Lo strano caso di Mario Ajello, giornalista dei luoghi comuni fascisti

L'articolo di Mario Ajello, uscito oggi sul Messaggero, ripropone una solita questione che, a ridosso di ogni 25 aprile, gli iscritti e le iscritte all'Anpi conoscono benissimo e di cui - davvero - non ne possono più.
Quanti partigiani esistono ancora? Sono iscritti all'Anpi? L'Anpi non ha più partigiani. E quanti soldi prende l'Anpi ogni anno con il 5x1000? Queste le sorprendenti domande contenute nell'articolo del giornalista del Messaggero.
Quotidiano, quest'ultimo, distintosi per performance davvero incommentabili riguardo il cambiamento climatico: per chi non ricordasse e vorrebbe rinfrescarsi la memoria, segnalo l'articolo prodotto da Giornalisti nell'Erba http://www.giornalistinellerba.it/cambiamento-climatico-cop-24-e-negazionismo-la-prima-pagina-del-messaggero/.
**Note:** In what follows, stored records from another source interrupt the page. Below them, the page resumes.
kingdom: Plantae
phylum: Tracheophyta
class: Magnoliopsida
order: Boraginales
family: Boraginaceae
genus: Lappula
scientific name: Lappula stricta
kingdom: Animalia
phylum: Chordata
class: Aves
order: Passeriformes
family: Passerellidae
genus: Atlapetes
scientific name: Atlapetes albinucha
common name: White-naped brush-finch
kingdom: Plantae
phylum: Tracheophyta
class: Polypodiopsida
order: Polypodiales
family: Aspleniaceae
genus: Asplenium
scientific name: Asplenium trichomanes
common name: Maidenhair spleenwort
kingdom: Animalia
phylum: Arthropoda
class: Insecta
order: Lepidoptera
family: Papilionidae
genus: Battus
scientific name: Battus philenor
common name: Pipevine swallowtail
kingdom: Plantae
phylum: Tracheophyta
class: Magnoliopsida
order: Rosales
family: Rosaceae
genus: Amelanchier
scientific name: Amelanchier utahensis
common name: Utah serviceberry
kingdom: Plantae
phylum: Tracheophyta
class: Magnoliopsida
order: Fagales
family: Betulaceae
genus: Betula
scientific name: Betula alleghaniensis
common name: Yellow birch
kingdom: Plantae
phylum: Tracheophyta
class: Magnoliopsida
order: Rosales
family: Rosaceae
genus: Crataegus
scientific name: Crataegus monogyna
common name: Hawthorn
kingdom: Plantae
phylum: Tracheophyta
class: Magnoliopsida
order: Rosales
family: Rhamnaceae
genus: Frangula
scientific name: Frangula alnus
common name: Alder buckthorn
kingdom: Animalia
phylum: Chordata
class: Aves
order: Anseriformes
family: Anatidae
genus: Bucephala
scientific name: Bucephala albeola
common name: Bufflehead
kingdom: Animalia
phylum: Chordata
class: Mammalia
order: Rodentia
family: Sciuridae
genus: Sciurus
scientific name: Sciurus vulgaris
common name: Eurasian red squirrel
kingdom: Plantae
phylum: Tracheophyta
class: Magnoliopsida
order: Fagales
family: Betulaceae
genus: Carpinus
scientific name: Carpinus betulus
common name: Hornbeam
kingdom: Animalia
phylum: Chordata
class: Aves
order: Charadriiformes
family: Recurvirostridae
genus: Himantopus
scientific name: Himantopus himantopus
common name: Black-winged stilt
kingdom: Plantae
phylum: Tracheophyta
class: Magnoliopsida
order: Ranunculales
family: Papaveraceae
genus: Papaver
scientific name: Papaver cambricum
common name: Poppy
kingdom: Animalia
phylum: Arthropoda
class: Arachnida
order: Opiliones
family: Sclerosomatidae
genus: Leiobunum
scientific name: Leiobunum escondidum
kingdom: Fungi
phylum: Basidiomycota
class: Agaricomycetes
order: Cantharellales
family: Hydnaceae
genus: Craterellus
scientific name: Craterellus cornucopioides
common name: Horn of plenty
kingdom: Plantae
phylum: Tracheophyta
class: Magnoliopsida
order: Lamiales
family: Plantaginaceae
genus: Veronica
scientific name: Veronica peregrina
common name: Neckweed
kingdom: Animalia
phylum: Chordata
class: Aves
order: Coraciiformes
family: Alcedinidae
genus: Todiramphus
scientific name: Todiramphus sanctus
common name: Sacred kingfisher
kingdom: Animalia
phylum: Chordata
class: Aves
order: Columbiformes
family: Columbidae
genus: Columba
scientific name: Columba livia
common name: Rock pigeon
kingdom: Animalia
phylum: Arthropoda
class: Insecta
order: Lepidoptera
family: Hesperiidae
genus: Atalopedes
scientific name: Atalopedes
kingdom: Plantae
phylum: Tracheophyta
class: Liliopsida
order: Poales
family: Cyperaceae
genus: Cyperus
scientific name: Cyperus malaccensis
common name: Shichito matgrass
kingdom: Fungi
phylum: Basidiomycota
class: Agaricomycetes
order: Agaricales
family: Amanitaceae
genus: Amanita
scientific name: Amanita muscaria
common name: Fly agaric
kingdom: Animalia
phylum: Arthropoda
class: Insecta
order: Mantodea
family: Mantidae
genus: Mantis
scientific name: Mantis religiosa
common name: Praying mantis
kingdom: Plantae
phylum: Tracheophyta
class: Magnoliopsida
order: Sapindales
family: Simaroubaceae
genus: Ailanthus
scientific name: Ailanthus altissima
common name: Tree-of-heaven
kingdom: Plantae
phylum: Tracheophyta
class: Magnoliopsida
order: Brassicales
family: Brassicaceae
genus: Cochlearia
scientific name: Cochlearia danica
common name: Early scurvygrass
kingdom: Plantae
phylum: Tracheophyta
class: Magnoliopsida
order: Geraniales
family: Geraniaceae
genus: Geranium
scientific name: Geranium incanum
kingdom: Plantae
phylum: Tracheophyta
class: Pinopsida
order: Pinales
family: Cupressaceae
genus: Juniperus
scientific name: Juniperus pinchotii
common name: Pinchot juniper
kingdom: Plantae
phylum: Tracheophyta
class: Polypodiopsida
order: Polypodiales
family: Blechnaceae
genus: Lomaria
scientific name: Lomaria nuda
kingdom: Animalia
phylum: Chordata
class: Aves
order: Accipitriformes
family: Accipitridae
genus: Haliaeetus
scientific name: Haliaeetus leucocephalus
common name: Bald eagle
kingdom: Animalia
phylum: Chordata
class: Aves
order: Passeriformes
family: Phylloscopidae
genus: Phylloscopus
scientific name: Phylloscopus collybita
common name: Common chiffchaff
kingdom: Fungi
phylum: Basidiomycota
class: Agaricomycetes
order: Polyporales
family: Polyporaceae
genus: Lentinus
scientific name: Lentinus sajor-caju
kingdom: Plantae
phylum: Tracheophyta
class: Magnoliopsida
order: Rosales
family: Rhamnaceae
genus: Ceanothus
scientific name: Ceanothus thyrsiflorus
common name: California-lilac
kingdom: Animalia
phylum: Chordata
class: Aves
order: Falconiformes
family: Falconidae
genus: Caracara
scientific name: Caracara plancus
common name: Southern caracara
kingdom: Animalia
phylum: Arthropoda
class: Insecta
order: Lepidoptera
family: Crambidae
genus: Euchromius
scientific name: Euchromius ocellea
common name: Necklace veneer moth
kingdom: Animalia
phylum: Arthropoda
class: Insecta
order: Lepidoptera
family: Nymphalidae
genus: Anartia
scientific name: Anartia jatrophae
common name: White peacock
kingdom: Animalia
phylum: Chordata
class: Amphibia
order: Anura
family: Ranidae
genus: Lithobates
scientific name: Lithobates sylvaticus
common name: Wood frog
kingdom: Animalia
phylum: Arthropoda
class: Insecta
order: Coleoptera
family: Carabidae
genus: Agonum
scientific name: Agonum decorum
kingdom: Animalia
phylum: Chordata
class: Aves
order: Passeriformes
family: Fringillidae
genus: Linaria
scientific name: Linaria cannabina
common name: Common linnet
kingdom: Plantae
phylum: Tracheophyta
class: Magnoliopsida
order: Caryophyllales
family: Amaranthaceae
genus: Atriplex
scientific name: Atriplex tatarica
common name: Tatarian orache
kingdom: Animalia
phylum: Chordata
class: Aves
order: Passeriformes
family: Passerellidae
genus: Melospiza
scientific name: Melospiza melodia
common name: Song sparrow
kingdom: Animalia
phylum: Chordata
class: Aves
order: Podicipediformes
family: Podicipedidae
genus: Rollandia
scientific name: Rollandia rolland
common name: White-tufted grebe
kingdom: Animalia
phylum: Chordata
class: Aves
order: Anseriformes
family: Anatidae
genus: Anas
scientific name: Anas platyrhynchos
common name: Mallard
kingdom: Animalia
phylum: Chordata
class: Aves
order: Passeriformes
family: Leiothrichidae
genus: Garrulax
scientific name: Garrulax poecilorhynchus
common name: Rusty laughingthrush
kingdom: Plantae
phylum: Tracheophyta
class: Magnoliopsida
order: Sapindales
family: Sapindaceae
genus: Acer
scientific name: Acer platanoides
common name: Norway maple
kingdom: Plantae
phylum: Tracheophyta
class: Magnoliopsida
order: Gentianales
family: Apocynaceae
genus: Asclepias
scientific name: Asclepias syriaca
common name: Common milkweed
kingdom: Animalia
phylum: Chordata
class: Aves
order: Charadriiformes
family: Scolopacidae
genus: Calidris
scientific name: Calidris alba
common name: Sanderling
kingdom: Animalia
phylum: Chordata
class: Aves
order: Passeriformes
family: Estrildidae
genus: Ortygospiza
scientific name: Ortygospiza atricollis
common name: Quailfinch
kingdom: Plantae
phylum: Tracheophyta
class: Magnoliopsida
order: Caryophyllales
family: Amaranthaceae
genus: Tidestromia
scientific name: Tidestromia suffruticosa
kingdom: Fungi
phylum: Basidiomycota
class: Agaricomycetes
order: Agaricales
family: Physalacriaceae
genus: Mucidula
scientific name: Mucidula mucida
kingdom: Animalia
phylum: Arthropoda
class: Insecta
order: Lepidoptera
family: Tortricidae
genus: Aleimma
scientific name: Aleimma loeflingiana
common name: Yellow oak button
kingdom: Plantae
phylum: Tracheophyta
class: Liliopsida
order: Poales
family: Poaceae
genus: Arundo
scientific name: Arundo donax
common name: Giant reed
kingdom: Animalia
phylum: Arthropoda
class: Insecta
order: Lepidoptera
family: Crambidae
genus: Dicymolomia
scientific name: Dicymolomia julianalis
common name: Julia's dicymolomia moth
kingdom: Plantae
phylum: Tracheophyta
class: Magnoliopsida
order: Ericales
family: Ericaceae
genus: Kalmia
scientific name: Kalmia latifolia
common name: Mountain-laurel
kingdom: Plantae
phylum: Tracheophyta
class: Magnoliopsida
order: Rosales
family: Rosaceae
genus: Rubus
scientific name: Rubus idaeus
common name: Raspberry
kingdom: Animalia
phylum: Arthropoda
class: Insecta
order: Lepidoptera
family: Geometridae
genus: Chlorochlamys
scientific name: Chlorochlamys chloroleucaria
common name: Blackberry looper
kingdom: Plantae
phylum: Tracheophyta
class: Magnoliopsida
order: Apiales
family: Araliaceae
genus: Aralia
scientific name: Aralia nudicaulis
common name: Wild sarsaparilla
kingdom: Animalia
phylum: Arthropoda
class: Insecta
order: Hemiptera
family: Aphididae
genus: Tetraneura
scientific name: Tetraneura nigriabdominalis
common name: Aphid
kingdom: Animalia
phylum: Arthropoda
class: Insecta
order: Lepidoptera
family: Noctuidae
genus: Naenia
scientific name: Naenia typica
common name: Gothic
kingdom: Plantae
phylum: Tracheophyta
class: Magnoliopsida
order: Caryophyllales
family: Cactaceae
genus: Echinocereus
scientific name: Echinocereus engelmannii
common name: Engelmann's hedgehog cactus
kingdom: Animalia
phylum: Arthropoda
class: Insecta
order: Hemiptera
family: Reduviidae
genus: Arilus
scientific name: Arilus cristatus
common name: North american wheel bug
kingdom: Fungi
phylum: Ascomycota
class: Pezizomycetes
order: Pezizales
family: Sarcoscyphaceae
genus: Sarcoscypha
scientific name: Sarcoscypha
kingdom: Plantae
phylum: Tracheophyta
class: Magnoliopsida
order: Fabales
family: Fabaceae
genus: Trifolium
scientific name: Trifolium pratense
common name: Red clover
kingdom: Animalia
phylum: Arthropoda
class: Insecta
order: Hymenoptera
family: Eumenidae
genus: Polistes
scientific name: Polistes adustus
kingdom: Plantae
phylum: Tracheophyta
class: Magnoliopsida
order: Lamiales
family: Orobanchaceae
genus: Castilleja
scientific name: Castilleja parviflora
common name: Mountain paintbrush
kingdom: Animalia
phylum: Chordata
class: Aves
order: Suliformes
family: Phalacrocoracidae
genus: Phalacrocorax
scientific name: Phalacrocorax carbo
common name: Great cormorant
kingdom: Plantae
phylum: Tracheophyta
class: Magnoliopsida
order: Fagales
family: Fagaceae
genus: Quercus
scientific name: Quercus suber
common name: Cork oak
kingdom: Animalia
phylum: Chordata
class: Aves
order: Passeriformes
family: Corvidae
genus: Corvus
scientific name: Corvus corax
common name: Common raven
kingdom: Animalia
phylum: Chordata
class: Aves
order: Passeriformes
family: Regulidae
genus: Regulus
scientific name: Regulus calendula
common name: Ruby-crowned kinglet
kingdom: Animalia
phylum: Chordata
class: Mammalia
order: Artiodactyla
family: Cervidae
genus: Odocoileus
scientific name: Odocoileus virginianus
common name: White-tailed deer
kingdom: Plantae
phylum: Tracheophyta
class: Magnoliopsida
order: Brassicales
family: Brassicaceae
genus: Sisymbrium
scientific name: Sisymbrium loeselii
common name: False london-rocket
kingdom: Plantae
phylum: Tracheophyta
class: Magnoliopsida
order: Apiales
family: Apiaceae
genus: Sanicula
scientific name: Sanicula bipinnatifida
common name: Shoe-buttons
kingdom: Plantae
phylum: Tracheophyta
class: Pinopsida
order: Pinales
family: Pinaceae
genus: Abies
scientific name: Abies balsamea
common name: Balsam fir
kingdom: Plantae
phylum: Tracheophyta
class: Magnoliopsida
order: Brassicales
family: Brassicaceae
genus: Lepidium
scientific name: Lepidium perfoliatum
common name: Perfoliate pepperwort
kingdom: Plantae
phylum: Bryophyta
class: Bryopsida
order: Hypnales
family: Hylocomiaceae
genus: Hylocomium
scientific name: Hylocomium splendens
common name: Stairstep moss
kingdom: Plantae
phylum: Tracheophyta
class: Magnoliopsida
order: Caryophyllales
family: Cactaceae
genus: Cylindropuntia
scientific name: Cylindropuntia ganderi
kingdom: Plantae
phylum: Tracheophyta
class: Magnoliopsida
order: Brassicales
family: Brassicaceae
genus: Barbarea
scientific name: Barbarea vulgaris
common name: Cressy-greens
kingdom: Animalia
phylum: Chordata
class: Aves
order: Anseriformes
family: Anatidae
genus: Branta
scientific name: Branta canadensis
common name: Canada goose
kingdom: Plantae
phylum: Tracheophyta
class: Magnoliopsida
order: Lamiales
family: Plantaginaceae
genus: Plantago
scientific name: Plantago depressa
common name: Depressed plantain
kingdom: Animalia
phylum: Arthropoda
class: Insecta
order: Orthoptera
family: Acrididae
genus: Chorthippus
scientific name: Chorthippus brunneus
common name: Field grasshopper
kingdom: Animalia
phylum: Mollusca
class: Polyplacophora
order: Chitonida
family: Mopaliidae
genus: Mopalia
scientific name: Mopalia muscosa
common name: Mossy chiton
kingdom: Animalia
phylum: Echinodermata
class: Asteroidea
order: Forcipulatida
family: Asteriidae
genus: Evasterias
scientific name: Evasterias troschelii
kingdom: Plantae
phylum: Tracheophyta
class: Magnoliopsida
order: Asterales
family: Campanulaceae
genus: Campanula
L'articolo di Ajello, da grimaldello del potere, in realtà si limita a mettere su carta quanto è già ben radicato nella coscienza di chi ha votato, vota, voterà a destra e organizzazioni neofasciste: il titolo è già ben esplicativo di quello che vuole essere il tenore del pezzo: «Lo strano caso dell’Anpi, la “partigianeria” senza più i partigiani», per chi volesse: qui, il link all'articolo https://www.ilmessaggero.it/pay/edicola/anpi_partigiani-4447528.html.
Che è un po' come dire che i cristiani, dato che Cristo è stato ucciso, non hanno più ragione di chiamarsi così, così i buddhisti e via dicendo. Un pensiero davvero schematico, se così si può dire.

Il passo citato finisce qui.